The oil riches did not save most people in Iraq, Libya, and Algeria.
Even those countries that escaped the so-called oil curse managed not to develop like Morocco and Tunisia.
The Foreign Policy magazine ran a piece on Morocco recently proving that far-reaching constitutional reforms failed to bring about improvements in governance, particularly in the economic sphere.
The failure has its roots in political and economic choices prevailing decades earlier. Yet the Arab masses and a significant portion of the elites seem to dwell on the political aspects at the expense of the economic aspects.
In essence, the Arabs made a fateful decision to politicize everything forfeiting any economic responsibilities.
They failed to make choices, and economics is a matter of making choices. This is a mistake of strategic proportion .
Since the advent of the industrial revolution, if not before, the economic thinking and order has been governed by two schools of thought.
As Harvard Professor Dani Rodrik reminds us, economic history is a struggle between these two schools.
The first one is ‘Liberalism’ where the central concern is the consumer need and satisfaction.
In such a model, the public sector is perceived negatively while the private sector and its role in fostering competition is encouraged.
Fiscal and monetary policies are geared to serve the model, including the welfare aspects.
A strong currency is deemed attractive as it dampens imported inflation.
The developed countries of the West and Japan practice such a model.
The second is ‘mercantilism’ whose primary feature is a collaborative effort between the government and the public and private businesses to broaden the productive capacity to export.
The attendant fiscal and monetary policies are deployed to serve the goal of achieving trade surplus via lower exchange rates and control on bank lending.
China and few other developing countries are the best examples for this model.
The duel between the two schools and the timing is a reflection of the level of economic development and the nature of the economic challenges, its absolute and relative positions, and the choice made by its governing elites and their ability to deliver.
The financial and economic crisis is seemingly forcing countries that practice the liberal order to be defensive as exhibited by the looming currency wars attest, while a country like China seems to move grudgingly to the liberal order to satisfy its hungry consumers, stave off international pressure, and embrace natural progression.
This an economic thought-driven duel that the Arabs seem not to be part of.
Key choices have not been made.
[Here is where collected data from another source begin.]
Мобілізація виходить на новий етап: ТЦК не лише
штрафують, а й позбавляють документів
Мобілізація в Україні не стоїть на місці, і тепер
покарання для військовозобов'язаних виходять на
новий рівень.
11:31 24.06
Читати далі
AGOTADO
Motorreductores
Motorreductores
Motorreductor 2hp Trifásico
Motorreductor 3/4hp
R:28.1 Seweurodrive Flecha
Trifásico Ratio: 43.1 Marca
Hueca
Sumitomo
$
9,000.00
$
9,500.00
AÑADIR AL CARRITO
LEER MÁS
One can say even proper diagnosis has not been undertaken.
Except for Dubai, the economic order in Arab states is an eclectic free for all where countries seem to practice certain aspects of both schools at the same time and sometime in contradictory terms.
This incoherence creates confusion in the all-important signaling in economic management, fosters waste, and engenders weaknesses in the societies as different groups use politics to operate independent of the whole.
Eventually, it blurs the lines between politics and economics poisoning.
This negative cycle is largely due to inability to make fundamental choices in economic thought and order.
The Arab masses today demands the fruits of liberal economic order.
The new elites came on the back of promises to deliver such fruits while they know they do not exist.
There are no fruits because the societies have not gone through the mercantilist order. Would the new political order allow the elites to galvanize enough social force to make a thoughtful choice and act upon it? That’s the key challenge.